On Baire-1/4 functions

We give descriptions of the spaces $D(K)$ (i.e. the space of differences of bounded semicontinuous functions on $K$) and especially of $B_{1/4}(K)$ (defined by Haydon, Odell and Rosenthal) as well as for the norms which are defined on them.
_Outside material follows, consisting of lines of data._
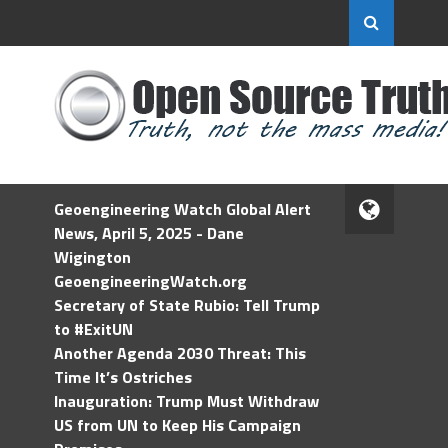
Geoengineering Watch Global Alert
News, April 5, 2025 - Dane
Wigington
GeoengineeringWatch.org
Secretary of State Rubio: Tell Trump
to #ExitUN
Another Agenda 2030 Threat: This
Time It’s Ostriches
Inauguration: Trump Must Withdraw
US from UN to Keep His Campaign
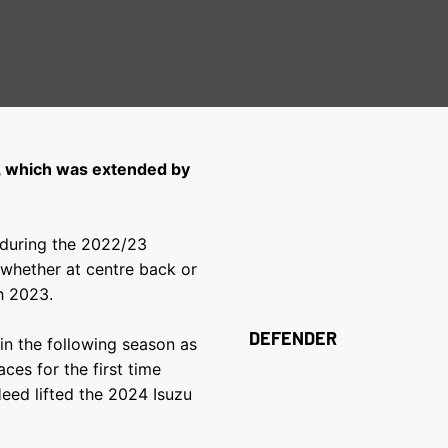
, which was extended by
 during the 2022/23
whether at centre back or
h 2023.
DEFENDER
in the following season as
ces for the first time
eed lifted the 2024 Isuzu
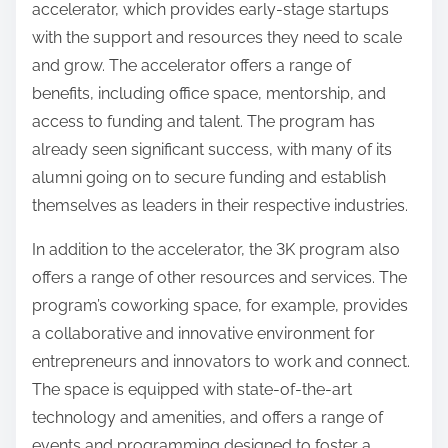
accelerator, which provides early-stage startups
with the support and resources they need to scale
and grow. The accelerator offers a range of
benefits, including office space, mentorship, and
access to funding and talent. The program has
already seen significant success, with many of its
alumni going on to secure funding and establish
themselves as leaders in their respective industries.
In addition to the accelerator, the 3K program also
offers a range of other resources and services. The
program’s coworking space, for example, provides
a collaborative and innovative environment for
entrepreneurs and innovators to work and connect.
The space is equipped with state-of-the-art
technology and amenities, and offers a range of
events and programming designed to foster a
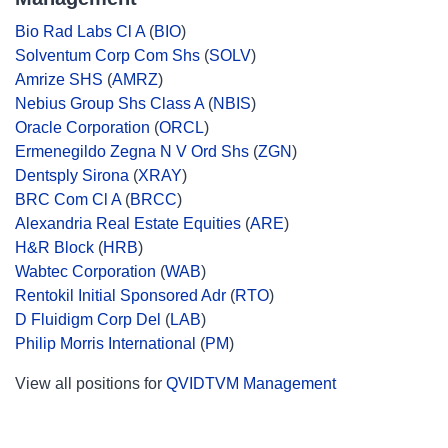
Bio Rad Labs Cl A
(
BIO
)
Solventum Corp Com Shs
(
SOLV
)
Amrize SHS
(
AMRZ
)
Nebius Group Shs Class A
(
NBIS
)
Oracle Corporation
(
ORCL
)
Ermenegildo Zegna N V Ord Shs
(
ZGN
)
Dentsply Sirona
(
XRAY
)
BRC Com Cl A
(
BRCC
)
Alexandria Real Estate Equities
(
ARE
)
H&R Block
(
HRB
)
Wabtec Corporation
(
WAB
)
Rentokil Initial Sponsored Adr
(
RTO
)
D Fluidigm Corp Del
(
LAB
)
Philip Morris International
(
PM
)
View all positions for
QVIDTVM Management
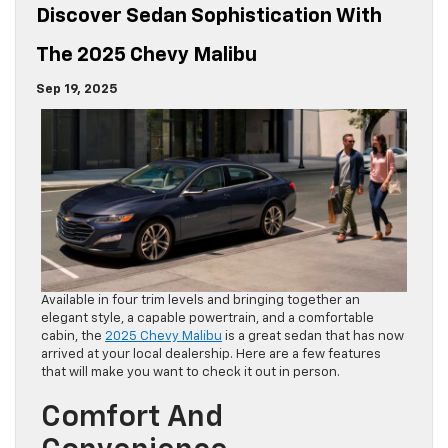
Discover Sedan Sophistication With
The 2025 Chevy Malibu
Sep 19, 2025
Available in four trim levels and bringing together an
elegant style, a capable powertrain, and a comfortable
cabin, the
2025 Chevy Malibu
is a great sedan that has now
arrived at your local dealership. Here are a few features
that will make you want to check it out in person.
Comfort And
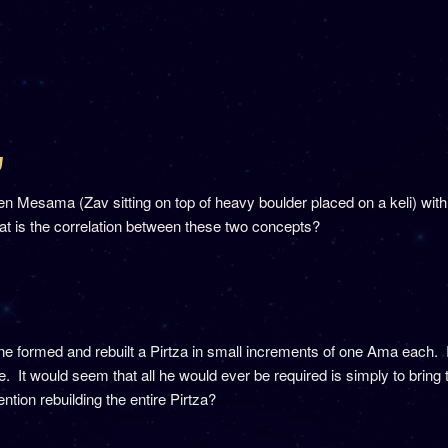
ג
n Mesama (Zav sitting on top of heavy boulder placed on a keli) with
at is the correlation between these two concepts?
formed and rebuilt a Pirtza in small increments of one Ama each. Ra
 It would seem that all he would ever be required is simply to bring t
tion rebuilding the entire Pirtza?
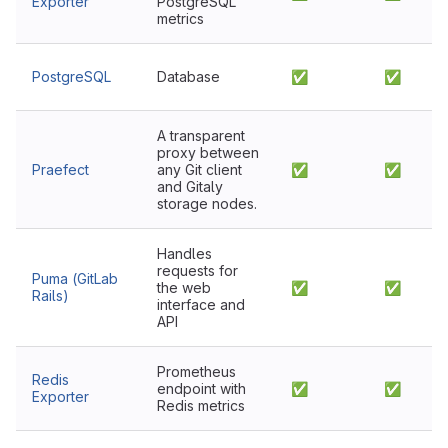
Exporter
PostgreSQL
metrics
PostgreSQL
Database
✅
✅
A transparent
proxy between
Praefect
any Git client
✅
✅
and Gitaly
storage nodes.
Handles
requests for
Puma (GitLab
the web
✅
✅
Rails)
interface and
API
Prometheus
Redis
endpoint with
✅
✅
Exporter
Redis metrics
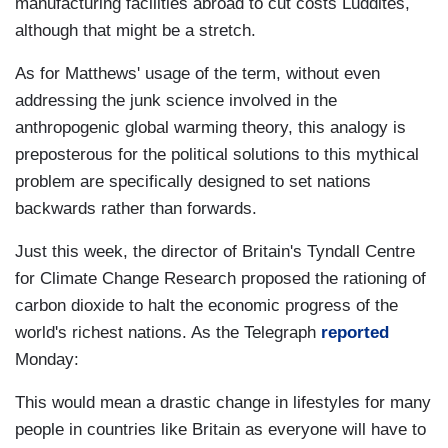
manufacturing facilities abroad to cut costs Luddites,
although that might be a stretch.
As for Matthews' usage of the term, without even
addressing the junk science involved in the
anthropogenic global warming theory, this analogy is
preposterous for the political solutions to this mythical
problem are specifically designed to set nations
backwards rather than forwards.
Just this week, the director of Britain's Tyndall Centre
for Climate Change Research proposed the rationing of
carbon dioxide to halt the economic progress of the
world's richest nations. As the Telegraph
reported
Monday:
This would mean a drastic change in lifestyles for many
people in countries like Britain as everyone will have to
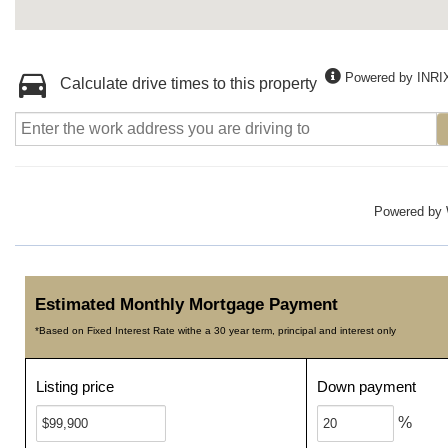
Powered by INRI
Calculate drive times to this property
Powered by
Estimated Monthly Mortgage Payment
*Based on Fixed Interest Rate withe a 30 year term, principal and interest only
Listing price
Down payment
%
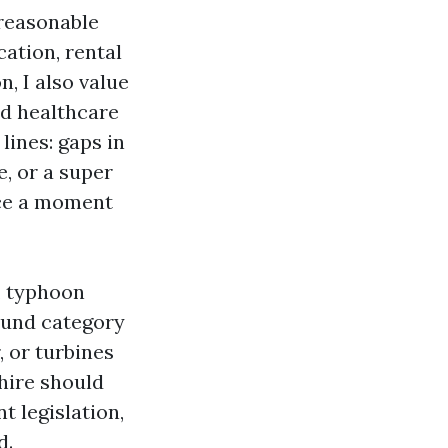
 reasonable
ation, rental
n, I also value
nd healthcare
lines: gaps in
, or a super
ice a moment
, typhoon
round category
 or turbines
 hire should
 legislation,
d.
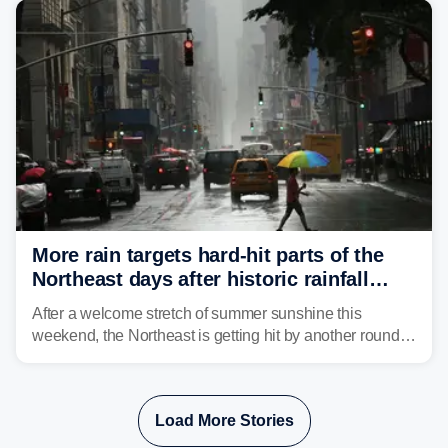
tropical moisture will also fuel heavy rain and a few
strong storms from the Carolinas into Florida.
More rain targets hard-hit parts of the
Northeast days after historic rainfall
slammed the region
After a welcome stretch of summer sunshine this
weekend, the Northeast is getting hit by another round of
unsettled weather, with heavy rain and flash flooding
threatening parts of the region today.
Load More Stories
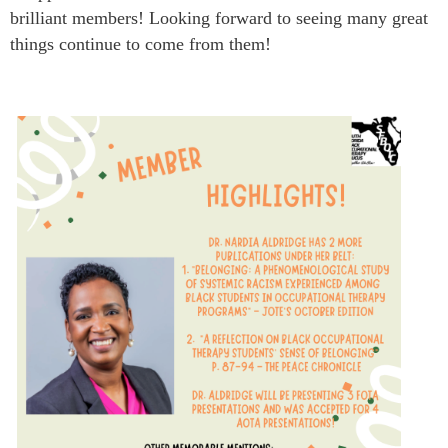
brilliant members! Looking forward to seeing many great
things continue to come from them!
For example, it is proved that a bounded function on a metric space $K$ belongs to $B_{1/4}(K)$ if and only if the $\omega ^{ % \mathrm {th}}$-oscillation, $\mathrm {osc}_{\omega }f$, of $f$ is bounded and in this case $\| f\|_{1/4}=\|\, |f|+ \widetilde {\mathrm {osc}}_{\omega } f\|_{\infty }$. Also, we classify $B_{1/4}(K)$ into a decreasing family $(S_{\xi }(K))_{1\leq \xi <\omega _1}$ of Banach spaces whose intersection is equal to $D(K)$ and $S_1 (K)=B_{1/4}(K)$. These spaces are characterized by spreading models of order $\xi$ equivalent to the summing basis of $c_0$, and for every function $f$ in $S_{\xi }(K)$ it is valid that $\mathrm {osc}_{\omega ^{\xi }}f$ is bounded. Finally, using the notion of null-coefficient of order $\xi$ sequence, we characterize the Baire-1 functions not belonging to $S_{\xi }(K)$.